▶ REQUIRED ACTION: Given the entries that follow, write out exactly the lines starting at the one containing "A course of conduct is" and ending at the one containing "Stalking includes the", both ends included, and only those.
Segment Start: TASK INPUTS
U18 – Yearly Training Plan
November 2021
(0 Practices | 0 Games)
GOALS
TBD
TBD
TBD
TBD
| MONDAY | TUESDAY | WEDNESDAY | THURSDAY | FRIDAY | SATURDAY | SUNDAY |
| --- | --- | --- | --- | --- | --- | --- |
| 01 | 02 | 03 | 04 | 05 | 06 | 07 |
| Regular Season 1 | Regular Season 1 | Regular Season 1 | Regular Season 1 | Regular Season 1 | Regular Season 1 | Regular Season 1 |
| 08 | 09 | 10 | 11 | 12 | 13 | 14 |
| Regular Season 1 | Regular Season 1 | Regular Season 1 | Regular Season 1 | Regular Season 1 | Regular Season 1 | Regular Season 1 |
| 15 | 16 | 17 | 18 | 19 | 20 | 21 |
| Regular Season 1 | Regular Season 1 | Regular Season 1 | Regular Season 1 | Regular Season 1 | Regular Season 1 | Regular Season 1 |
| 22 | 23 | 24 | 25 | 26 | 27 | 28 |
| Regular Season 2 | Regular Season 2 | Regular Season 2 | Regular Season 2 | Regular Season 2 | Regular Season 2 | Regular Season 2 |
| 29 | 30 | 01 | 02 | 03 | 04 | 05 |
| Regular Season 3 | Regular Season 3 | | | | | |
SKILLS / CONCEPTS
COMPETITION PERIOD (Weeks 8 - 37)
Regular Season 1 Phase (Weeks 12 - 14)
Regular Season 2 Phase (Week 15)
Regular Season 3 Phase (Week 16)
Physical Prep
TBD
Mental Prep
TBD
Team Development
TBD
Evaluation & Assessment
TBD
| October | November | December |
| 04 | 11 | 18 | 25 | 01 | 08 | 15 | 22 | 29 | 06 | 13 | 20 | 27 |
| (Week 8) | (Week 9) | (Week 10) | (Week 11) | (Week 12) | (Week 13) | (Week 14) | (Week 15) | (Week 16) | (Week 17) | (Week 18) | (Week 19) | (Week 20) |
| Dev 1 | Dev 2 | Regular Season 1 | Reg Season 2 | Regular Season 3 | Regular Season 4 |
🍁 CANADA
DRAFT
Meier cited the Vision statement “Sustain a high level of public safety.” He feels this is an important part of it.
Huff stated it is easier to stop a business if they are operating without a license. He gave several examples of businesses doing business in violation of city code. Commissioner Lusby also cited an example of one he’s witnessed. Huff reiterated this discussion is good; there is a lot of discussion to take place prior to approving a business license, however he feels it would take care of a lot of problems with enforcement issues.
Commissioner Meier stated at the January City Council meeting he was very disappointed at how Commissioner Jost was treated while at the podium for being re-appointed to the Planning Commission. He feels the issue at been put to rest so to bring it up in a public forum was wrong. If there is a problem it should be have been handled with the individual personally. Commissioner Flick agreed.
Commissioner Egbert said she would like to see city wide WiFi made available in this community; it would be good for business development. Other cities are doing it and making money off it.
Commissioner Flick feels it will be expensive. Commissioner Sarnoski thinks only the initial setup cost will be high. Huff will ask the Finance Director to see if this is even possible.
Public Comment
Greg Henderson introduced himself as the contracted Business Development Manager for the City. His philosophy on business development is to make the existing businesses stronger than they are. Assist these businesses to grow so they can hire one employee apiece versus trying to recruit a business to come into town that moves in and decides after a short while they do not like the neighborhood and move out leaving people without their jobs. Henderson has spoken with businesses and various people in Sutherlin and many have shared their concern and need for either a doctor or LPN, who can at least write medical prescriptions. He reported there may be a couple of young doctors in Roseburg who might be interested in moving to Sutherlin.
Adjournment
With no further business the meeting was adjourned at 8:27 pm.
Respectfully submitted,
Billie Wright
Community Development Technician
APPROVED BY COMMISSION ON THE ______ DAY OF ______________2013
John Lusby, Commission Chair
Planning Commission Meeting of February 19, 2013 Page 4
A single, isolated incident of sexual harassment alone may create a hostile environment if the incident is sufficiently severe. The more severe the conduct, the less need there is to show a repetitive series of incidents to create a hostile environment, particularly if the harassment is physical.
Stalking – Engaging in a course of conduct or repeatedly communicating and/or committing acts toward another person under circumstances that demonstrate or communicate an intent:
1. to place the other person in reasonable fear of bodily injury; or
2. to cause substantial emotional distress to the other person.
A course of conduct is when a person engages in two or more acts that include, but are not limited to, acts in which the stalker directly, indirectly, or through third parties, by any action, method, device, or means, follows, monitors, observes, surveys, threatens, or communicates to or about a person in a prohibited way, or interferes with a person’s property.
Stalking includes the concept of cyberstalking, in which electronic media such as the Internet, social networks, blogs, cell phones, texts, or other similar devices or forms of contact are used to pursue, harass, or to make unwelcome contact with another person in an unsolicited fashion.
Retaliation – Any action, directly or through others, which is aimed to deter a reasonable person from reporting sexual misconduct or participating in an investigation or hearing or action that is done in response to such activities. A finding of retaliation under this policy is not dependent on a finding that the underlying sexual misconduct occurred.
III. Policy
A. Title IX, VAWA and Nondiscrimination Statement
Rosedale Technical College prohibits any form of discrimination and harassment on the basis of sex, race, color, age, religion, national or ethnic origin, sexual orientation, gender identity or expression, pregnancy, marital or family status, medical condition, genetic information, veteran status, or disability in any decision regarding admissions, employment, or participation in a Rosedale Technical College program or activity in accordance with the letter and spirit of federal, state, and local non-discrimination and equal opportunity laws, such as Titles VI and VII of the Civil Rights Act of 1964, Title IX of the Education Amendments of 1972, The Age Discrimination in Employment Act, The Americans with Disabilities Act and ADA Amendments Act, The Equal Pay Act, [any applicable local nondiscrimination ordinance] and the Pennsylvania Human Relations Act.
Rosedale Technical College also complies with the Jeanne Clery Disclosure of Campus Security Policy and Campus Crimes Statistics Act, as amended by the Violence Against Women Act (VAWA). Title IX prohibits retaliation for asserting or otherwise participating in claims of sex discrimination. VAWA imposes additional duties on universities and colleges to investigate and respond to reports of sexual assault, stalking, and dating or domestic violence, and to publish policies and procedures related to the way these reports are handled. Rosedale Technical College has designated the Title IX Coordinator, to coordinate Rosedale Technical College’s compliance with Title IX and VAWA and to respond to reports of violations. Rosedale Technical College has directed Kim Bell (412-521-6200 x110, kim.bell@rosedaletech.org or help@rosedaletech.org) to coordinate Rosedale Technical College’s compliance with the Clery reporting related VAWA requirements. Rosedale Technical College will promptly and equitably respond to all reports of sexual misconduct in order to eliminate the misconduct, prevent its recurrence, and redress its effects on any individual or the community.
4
Segment End: TASK INPUTS
▶ WRITTEN REPLY:
A course of conduct is when a person engages in two or more acts that include, but are not limited to, acts in which the stalker directly, indirectly, or through third parties, by any action, method, device, or means, follows, monitors, observes, surveys, threatens, or communicates to or about a person in a prohibited way, or interferes with a person’s property.
Stalking includes the concept of cyberstalking, in which electronic media such as the Internet, social networks, blogs, cell phones, texts, or other similar devices or forms of contact are used to pursue, harass, or to make unwelcome contact with another person in an unsolicited fashion.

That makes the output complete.